Carson Sometimes Deviates From GOP Healthcare Thought

Ben Carson lambastes “Obamacare” as much as the next Republican presidential candidate, but the neurosurgeon-turned-politician has a history of healthcare ideas that puts him outside mainstream conservative thought on the issue.
Carson Sometimes Deviates From GOP Healthcare Thought
Republican Presidential candidate Dr. Ben Carson speaks at Liberty University in Lynchburg, Va., Wednesday, Nov. 11, 2015. (AP Photo/Steve Helber)
The Associated Press
11/16/2015
Updated:
11/16/2015

ATLANTA—Ben Carson lambastes “Obamacare” as much as the next Republican presidential candidate, but the neurosurgeon-turned-politician has a history of healthcare ideas that puts him outside mainstream conservative thought on the issue.

Private insurance companies, he has said, should be little more than “non-profit service organizations,” with government capping their profit margins. Meanwhile, the federal government could offer catastrophic care coverage akin to the National Flood Insurance Program, paid for with taxes on insurers’ profits.

He has called for government regulators to determine— “with the help of medical professionals”—what providers can charge for care, ensuring “fair and consistent” payments “throughout the country.”

Once he declared his candidacy, Carson said he'd scrap Medicare and Medicaid—two longtime targets of conservatives—and spend the money instead on giving every American $2,000 a year for a health savings account. Then he hedged and said Medicare and Medicaid beneficiaries could choose whether they wanted the stipend or their existing government coverage, though he has not explained how to pay for both structures at once.

Now, three months from when Iowa and New Hampshire voters cast ballots, Carson’s campaign is promising a policy announcement that will clarify just where the candidate stands on healthcare. “Once we issue our paper, there will be no more questions,” said Carson adviser Doug Watts.

Carson’s posture on health policy is an ideological mishmash that highlights his unconventional style, which he’s ridden to the top of several national and early-state polls. Yet it also raises questions about whether Carson can sustain that strong standing as he draws more scrutiny in a deep field.

His rivals have yet to criticize his healthcare record aggressively, but at least one prominent conservative group has taken notice—the same organization whose super PAC has spent $1 million in Iowa going after another GOP front-runner, businessman Donald Trump, for supporting tax increases and the use of eminent domain for private development.

Club for Growth accuses Carson of “philosophical fuzzy-mindedness” and says many of his healthcare ideas “come straight out of the left’s playbook.”

David McIntosh, the group’s president, said Club for Growth’s PAC has no plans to advertise against Carson, but he said Carson’s record makes it “seem like he'd still be learning on the job” if he were elected.

“We’ve wondered, does he have an appreciation for how a market works and whether people benefit from competition?” McIntosh said.

Watts said Carson has always been consistent in arguing that government and the insurance industry together have acted as inappropriate “middle men” between providers and patients. He said any Carson policy would curtail that with a “nuanced approach.”

Carson’s previous statements on healthcare are indeed nuanced.

In a 2012 book, “America the Beautiful,” he cited his Christian faith— “every time Jesus arrived in a new area, he first healed the sick”—in arguing that society “perhaps” should “make sure that the basic needs of the most helpless among us are taken care of.” He said the rest of the population—including people of modest means—should pay something for their care.

He delighted conservatives in 2013 when he declared: “Obamacare is really I think the worst thing that has happened in this nation since slavery.” And his proposal for healthcare savings accounts is standard fare among Republicans advocating “free-market” health insurance policy.

Yet the subsidies he has proposed for health savings accounts could end up as another version of existing subsidies that, under Obama’s healthcare law, help working-class citizens buy private coverage. The question, McIntosh argues, is whether Carson would, in turn, try to dictate coverage standards of private policies, as Obama’s law does.

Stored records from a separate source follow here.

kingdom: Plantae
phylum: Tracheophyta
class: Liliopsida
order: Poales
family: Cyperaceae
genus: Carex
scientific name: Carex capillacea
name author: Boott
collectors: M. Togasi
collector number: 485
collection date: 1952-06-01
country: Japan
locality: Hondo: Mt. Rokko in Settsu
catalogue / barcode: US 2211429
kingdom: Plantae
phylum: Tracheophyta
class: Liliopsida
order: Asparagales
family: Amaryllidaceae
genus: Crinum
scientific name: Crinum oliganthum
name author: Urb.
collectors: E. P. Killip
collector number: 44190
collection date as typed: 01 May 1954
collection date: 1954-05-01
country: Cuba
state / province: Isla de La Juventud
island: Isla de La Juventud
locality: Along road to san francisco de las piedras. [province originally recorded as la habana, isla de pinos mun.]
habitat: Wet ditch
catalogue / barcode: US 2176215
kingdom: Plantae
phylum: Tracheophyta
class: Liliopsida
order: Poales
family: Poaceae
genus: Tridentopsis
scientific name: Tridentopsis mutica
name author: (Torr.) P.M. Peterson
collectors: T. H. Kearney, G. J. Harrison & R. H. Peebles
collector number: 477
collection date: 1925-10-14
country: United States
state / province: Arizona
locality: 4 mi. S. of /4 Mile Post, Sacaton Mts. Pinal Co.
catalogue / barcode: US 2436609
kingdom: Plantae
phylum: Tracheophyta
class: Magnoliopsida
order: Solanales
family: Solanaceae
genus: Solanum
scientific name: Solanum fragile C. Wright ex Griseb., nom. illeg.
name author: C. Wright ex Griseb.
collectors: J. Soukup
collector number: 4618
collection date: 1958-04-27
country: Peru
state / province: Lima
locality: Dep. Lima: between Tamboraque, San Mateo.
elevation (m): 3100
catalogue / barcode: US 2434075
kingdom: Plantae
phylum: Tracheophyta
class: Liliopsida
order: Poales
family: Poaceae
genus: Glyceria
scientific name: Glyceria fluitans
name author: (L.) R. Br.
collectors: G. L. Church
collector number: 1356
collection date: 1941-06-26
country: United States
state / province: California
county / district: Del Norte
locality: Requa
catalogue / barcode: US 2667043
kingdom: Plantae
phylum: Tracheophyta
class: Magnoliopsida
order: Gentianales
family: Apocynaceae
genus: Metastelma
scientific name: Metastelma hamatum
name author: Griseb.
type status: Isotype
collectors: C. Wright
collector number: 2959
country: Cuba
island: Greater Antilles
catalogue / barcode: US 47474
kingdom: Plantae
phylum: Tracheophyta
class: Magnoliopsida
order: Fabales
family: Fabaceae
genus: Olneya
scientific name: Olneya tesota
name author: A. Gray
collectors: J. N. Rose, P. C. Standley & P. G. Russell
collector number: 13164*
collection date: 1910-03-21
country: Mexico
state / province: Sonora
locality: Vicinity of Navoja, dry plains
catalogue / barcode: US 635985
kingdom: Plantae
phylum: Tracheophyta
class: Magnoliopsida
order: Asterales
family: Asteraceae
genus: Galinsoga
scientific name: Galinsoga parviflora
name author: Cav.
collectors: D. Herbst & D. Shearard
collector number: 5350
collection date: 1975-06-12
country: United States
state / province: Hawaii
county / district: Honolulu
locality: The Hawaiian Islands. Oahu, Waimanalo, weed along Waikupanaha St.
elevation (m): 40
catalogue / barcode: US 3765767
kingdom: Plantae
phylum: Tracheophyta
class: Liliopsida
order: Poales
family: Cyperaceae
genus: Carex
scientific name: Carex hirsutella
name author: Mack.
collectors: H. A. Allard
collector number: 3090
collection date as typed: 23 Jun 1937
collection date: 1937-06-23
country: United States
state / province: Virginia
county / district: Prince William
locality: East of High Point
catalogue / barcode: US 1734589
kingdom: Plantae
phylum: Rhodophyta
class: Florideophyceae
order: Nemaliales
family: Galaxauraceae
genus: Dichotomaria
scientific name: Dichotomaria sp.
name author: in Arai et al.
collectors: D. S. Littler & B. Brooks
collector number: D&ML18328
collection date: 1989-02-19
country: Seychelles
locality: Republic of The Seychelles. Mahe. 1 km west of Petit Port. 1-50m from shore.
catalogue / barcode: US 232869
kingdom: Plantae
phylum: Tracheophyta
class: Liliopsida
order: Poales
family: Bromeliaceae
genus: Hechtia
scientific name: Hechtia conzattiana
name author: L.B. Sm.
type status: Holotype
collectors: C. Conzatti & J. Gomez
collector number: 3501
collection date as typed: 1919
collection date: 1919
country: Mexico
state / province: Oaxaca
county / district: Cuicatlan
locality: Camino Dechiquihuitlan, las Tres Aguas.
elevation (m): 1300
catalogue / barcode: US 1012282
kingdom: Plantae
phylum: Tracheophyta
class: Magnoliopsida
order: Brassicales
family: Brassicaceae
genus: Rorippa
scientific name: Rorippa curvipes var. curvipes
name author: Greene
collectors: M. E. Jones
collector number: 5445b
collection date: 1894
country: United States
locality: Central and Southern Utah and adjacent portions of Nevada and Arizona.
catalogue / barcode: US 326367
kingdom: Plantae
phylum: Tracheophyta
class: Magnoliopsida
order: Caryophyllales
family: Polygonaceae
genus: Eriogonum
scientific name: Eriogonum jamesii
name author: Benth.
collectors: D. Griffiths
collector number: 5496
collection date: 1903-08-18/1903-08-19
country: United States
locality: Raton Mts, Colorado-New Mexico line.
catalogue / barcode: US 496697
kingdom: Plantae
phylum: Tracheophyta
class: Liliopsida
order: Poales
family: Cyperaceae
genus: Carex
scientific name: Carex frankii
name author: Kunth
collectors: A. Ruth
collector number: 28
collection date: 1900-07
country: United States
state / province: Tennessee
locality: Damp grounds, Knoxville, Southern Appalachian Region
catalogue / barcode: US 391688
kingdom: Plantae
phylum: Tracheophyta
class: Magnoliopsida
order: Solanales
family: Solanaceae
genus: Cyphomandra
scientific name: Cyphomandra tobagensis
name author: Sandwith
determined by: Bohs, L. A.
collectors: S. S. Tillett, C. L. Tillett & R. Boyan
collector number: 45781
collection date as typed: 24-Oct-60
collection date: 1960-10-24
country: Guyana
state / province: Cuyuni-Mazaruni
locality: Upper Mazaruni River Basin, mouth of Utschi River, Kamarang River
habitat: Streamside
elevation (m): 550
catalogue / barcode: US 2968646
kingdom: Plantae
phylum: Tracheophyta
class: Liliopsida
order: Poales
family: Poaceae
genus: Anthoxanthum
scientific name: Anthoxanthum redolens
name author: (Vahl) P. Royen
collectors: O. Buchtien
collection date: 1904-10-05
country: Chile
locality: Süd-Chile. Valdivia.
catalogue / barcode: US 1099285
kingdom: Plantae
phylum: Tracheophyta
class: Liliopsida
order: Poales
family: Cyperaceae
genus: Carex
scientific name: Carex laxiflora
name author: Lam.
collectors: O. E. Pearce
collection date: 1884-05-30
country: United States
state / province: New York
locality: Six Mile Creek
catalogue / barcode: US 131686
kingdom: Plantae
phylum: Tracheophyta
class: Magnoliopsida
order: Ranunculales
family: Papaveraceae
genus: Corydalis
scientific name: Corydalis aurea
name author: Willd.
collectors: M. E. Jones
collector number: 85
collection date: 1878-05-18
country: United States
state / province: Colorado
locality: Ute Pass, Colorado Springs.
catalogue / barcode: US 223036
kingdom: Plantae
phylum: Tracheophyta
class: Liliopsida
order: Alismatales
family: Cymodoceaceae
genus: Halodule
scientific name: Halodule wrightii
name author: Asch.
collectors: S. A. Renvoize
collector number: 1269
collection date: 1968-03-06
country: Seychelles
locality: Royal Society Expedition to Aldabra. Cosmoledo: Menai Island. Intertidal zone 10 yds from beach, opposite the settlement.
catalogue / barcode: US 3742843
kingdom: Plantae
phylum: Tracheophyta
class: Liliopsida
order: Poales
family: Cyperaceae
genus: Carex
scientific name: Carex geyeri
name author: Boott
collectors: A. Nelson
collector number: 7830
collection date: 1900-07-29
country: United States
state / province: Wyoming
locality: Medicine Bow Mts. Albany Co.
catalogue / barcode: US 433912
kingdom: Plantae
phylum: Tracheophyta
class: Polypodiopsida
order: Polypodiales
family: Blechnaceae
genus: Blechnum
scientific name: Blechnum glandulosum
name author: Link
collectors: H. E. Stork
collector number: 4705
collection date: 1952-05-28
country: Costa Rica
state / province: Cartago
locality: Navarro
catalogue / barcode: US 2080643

Some of Carson’s commentary on insurers echoes criticisms Obama used in arguing for the 2010 law.

Carson has blamed for-profit insurers for squeezing out providers’ ability to offer more indigent care because hospitals and physicians spend so much money getting claims paid by insurance firms, which give providers low reimbursements. “Insurance companies call the shots on what they want to pay, to whom, and when,” Carson wrote in 2012.

Before he was a declared politician, Carson acknowledged that his views defy Washington’s typical ideological and partisan wrangle.

“Who is right?” Carson wrote three years before his campaign. “Those who feel that it is our moral obligation to treat everyone regardless of cost, or those who feel that rationing and other means of cost containment make more sense.”

Carson went on: “As with virtually all controversial issues, the answer usually lies somewhere in between, and compromise can be very helpful.”

Carson supporter Paige Mitts, a Georgia financial planner who worked previously in healthcare administration, said Carson’s statements do not worry her. “He’s trying to solve complicated problems,” she said. “Maybe we should consider it a good thing that he’s hard to put in an ideological box.”